Textauszug:
Öffentliche/nichtöffentliche Sitzung des Rates der Stadt Lüneburg
TOP: Ö 6.3
Gremium: Rat der Hansestadt Lüneburg Beschlussart: geändert beschlossen
Datum: Do, 04.05.2006    
Zeit: 17:00 - 20:00 Anlass: Sitzung
Raum: Huldigungssaal
Ort: Rathaus
VO/1853/06 Kein Atomstrom fürs Rathaus! (Antrag der Fraktion Bündnis 90 / Die Grünen vom 15.02.06, eingegangen am 16.02.06)
   
 
Status:öffentlichVorlage-Art:Antrag d. Fraktion Bündnis90/Die Grünen
Federführend:01 - Büro der Oberbürgermeisterin Bearbeiter/-in: Plett, Anke
 
Wortprotokoll
Beschluss

Beratungsinhalt:

 

Beratungsinhalt:

 

Ratsfrau VERLINDEN erläutert, ihre Fraktion wolle mit dem Antrag erreichen, dass der Ende des Jahres auslaufende Stromliefervertrag zumindest mit dem Kriterium „ohne Atomstrom“ neu ausgeschrieben werde. Geprüft werden sollte aber auch die Möglichkeit einer Ausschreibung mit dem Umweltkriterium „ausschließlich regenerativer Strom“. Zahlreiche Kommunen hätten bereits vorgemacht, dass das möglich sei. Es gebe viele Gründe, weshalb die Stadt Lüneburg zumindest keinen Atomstrom mehr beziehen sollte. Neben den mit Atomkraftwerken verbundenen Risiken, sei u.a. die Frage der sicheren Lagerung des Atommülls nicht geklärt. Die Stadt Lüneburg fühle sich dem Klimabündnis und der Lokalen Agenda verpflichtet und wolle erneuerbare Energien unterstützen, deshalb sollten nun den Worten eindeutige Taten folgen, auch wenn das nicht immer ganz kostenlos machbar sei. Der Oberbürgermeister habe bei der Tschernobyl-Gedenkfeier selbst betont, wie wichtig der Ausstieg aus der Atomenergie sei, weil ein ähnlicher Unfall auch in Deutschland jederzeit geschehen könnte. Man könne Worte nicht ernst nehmen, denen keine sichtbaren Taten folgten. Der Preis könne nicht das einzige Argument sein, das bei einer Kaufentscheidung zähle und es werde auch bei anderen Ausschreibungen der Stadt auf Qualität und Zuverlässigkeit der angebotenen Waren oder Leistungen geachtet. Es gehe hier um eine Grundsatzentscheidung, mit der deutlich werde, ob die Stadt tatsächlich zu ihren politischen Aussagen steht.

Entnommene Zeilen:
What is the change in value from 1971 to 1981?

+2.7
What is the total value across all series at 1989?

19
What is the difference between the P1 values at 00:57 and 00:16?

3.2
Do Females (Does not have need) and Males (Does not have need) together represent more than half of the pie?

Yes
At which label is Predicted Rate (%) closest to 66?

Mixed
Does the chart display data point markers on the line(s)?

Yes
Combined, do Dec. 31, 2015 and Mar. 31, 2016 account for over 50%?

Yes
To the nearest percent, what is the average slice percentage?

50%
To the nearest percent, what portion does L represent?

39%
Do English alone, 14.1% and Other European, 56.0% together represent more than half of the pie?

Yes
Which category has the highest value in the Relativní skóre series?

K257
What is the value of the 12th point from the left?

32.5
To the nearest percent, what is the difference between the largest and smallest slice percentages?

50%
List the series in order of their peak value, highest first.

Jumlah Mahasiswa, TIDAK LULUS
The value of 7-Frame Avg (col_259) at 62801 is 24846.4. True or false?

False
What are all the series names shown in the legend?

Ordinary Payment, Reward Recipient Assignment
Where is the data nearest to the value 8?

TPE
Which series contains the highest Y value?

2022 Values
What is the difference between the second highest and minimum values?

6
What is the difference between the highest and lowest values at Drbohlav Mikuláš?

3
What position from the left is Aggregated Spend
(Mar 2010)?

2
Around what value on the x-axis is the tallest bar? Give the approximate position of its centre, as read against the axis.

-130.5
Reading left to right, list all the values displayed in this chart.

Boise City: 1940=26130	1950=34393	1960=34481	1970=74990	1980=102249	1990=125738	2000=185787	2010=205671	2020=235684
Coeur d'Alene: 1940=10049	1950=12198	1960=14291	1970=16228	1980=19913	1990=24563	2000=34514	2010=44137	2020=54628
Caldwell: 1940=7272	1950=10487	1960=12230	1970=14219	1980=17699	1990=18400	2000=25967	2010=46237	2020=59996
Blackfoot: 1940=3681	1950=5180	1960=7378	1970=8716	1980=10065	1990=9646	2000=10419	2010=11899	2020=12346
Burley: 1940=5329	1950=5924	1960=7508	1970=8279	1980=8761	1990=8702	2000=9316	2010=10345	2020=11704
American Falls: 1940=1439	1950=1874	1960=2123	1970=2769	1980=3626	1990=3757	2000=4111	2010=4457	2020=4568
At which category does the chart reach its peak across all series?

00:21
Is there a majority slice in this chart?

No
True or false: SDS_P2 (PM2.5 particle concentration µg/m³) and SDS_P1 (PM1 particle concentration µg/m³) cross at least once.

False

Zu erledigen:
a - Wann läuft laut dem Ratsprotokoll zum Atomstrom-Antrag der Stromliefervertrag aus?
b - Gib den Teil des Ratsprotokolls zum Atomstrom-Antrag, beginnend mit "Öffentliche/nichtöffentliche Sitzung des" und weiter bis "eingegangen am 16.02.06)", noch einmal wieder und ersetze darin "Huldigungssaal" durch "Ratssaal".
c - Schreibe das Ratsprotokoll zum Antrag „Kein Atomstrom fürs Rathaus!“ im Anschluss an seinen letzten Satz weiter.

Nummerierte Antworten:
a - Ende des Jahres.

b -
Öffentliche/nichtöffentliche Sitzung des Rates der Stadt Lüneburg
TOP: Ö 6.3
Gremium: Rat der Hansestadt Lüneburg Beschlussart: geändert beschlossen
Datum: Do, 04.05.2006    
Zeit: 17:00 - 20:00 Anlass: Sitzung
Raum: Ratssaal
Ort: Rathaus
VO/1853/06 Kein Atomstrom fürs Rathaus! (Antrag der Fraktion Bündnis 90 / Die Grünen vom 15.02.06, eingegangen am 16.02.06)

c -
 

Ratsfrau LOTZE macht deutlich, dass die SPD-Fraktion dem Antrag im Großen und Ganzen folgen könne, dazu aber noch grundsätzlichen Klärungsbedarf habe, der im Ausschuss für Wirtschaft und städtische Beteiligungen unter Beteiligung des Ausschusses für Umwelt und Verbraucherschutz besprochen werden sollte. Dort sollte erläutert werden, wie die Ausschreibung gestaltet werden müsse um am Ende sowohl das Kriterium „erneuerbare Energien“ als auch das Kriterium „Preis“ berücksichtigen zu können.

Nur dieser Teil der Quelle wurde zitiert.